Data provided |
--- START ---
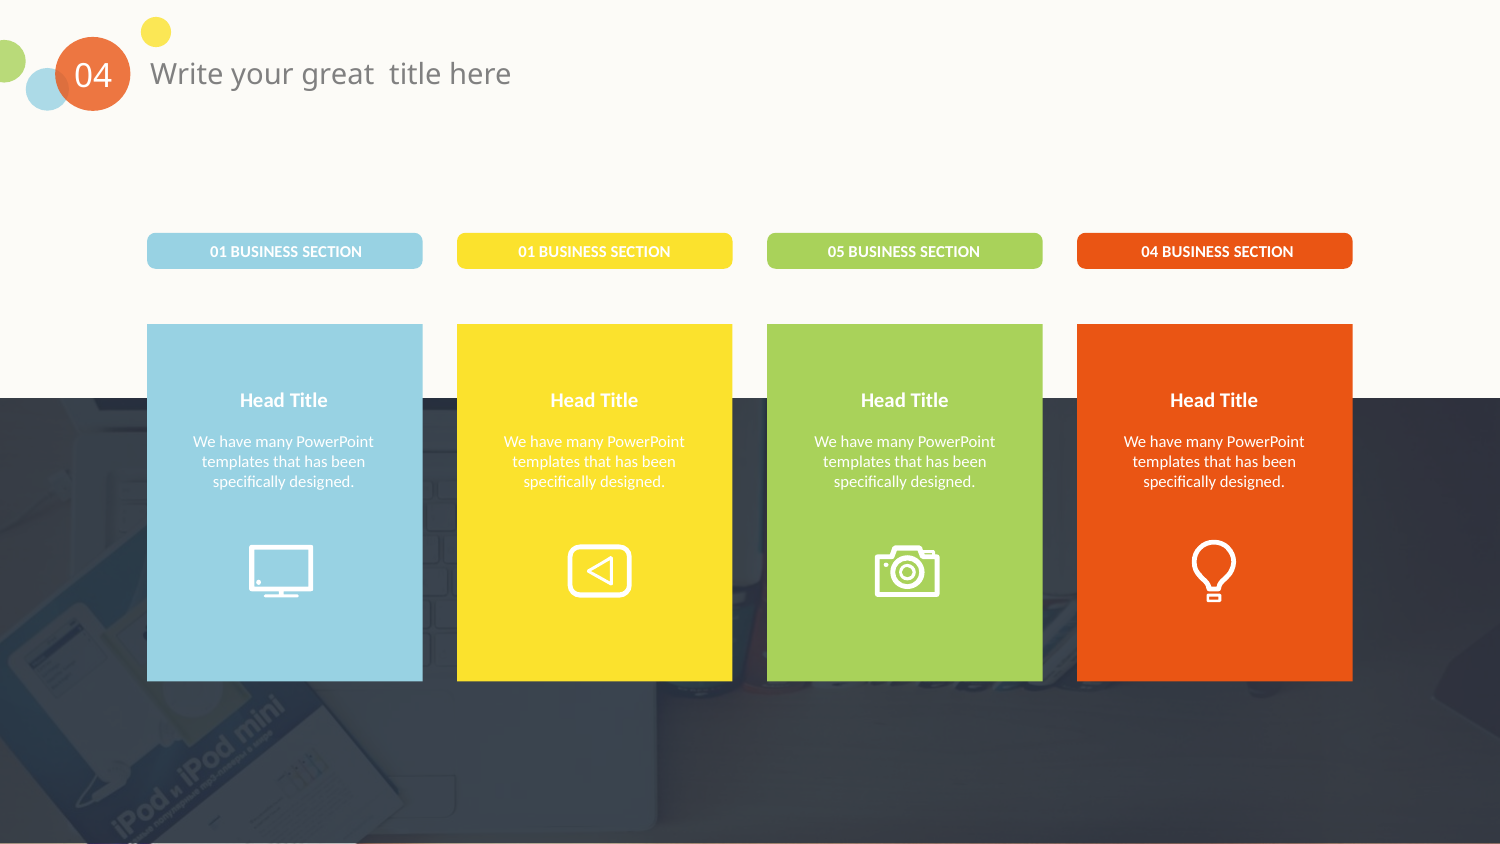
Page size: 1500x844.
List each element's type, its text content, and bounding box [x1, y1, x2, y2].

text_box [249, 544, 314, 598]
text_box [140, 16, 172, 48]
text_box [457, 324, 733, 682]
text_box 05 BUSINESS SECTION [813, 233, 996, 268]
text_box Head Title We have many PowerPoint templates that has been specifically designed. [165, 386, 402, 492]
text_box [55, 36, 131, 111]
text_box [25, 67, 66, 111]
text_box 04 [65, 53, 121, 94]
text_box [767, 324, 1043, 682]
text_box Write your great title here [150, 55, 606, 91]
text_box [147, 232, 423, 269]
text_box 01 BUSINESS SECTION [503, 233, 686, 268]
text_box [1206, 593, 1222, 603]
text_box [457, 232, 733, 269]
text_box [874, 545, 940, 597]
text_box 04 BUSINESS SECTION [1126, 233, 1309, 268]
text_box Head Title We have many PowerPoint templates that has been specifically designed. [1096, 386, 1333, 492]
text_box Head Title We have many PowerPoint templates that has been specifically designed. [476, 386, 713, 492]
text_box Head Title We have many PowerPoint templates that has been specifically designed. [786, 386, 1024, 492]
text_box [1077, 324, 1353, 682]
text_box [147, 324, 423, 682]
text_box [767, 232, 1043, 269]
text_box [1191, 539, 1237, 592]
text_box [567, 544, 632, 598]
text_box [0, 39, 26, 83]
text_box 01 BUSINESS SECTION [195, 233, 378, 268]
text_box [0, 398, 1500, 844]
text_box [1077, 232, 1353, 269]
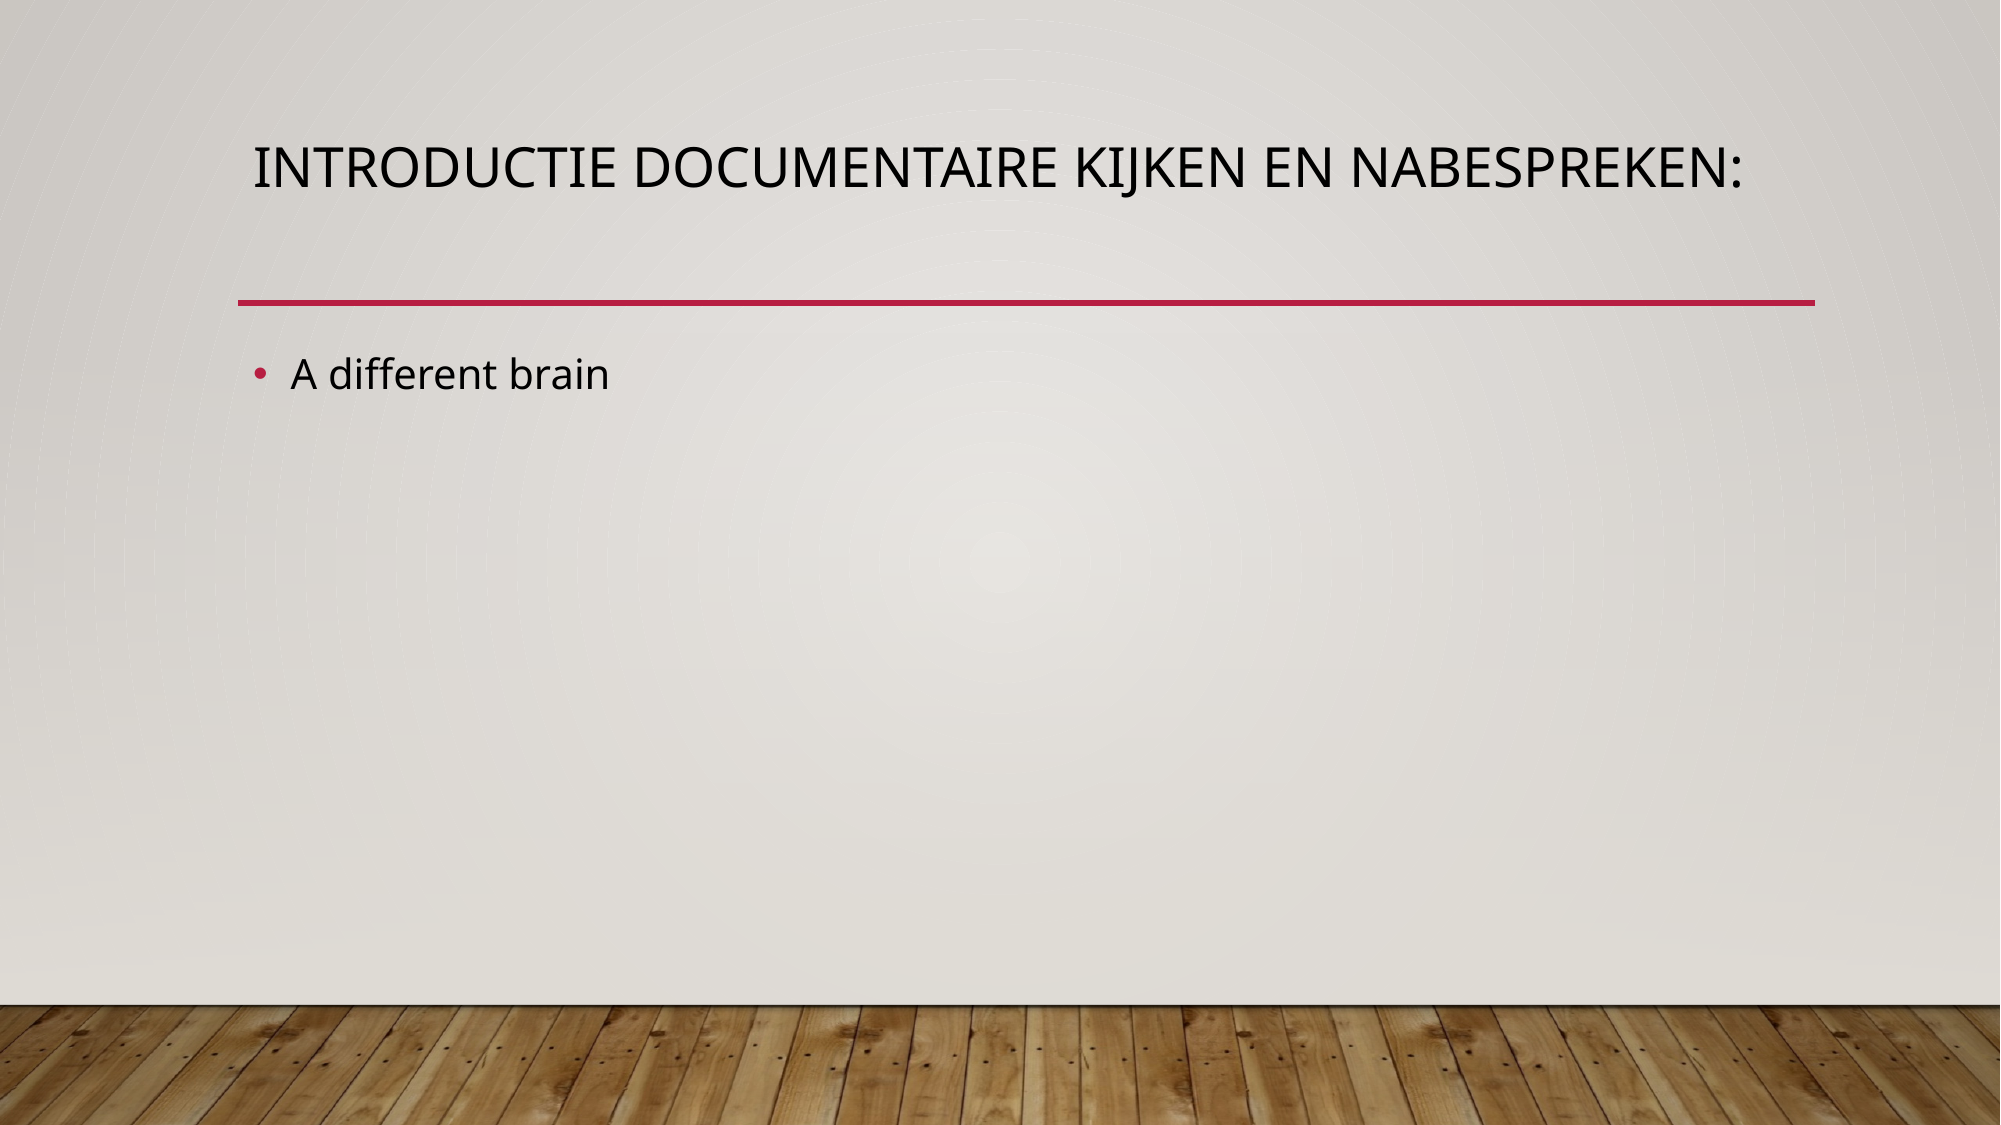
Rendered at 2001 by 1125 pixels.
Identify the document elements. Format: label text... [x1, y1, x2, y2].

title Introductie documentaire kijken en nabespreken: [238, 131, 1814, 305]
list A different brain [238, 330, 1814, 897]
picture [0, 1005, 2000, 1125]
--- END ---
--- START ---
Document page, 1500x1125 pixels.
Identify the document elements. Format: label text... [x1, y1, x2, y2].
--- END ---
--- START ---
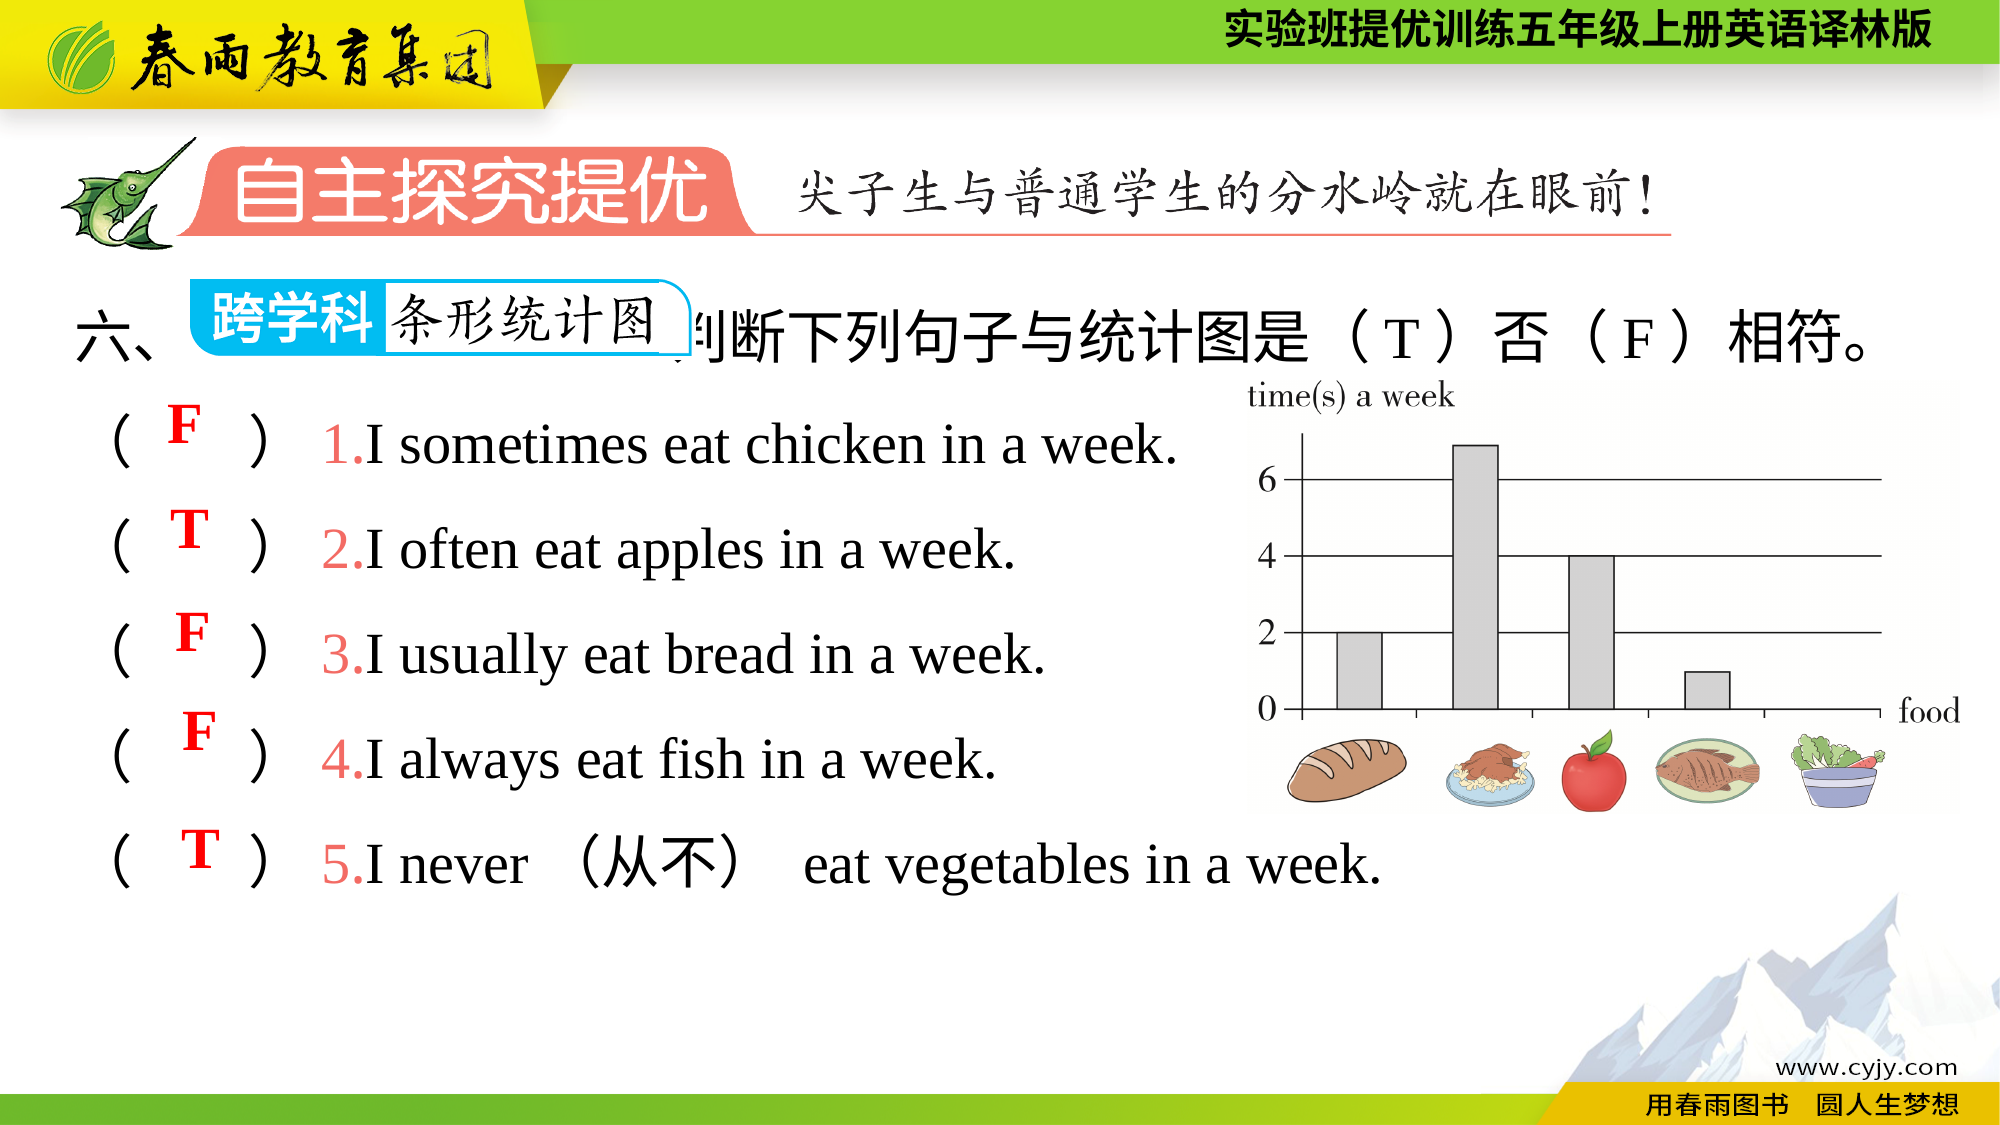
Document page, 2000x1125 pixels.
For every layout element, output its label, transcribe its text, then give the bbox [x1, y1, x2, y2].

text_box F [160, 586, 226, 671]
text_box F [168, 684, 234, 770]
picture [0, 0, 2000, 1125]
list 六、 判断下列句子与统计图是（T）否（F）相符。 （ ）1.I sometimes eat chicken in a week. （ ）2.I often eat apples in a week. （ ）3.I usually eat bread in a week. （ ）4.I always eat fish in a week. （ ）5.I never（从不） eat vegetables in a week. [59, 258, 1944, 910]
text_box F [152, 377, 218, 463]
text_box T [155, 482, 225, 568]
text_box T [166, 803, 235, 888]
--- END ---
Task statement |
Report each line in the preceding entries that holds the string "pixels".

Written reply |
Rendered at 2001 by 1125 pixels.
Document page, 1500x1125 pixels.
Document page, 2000x1125 pixels.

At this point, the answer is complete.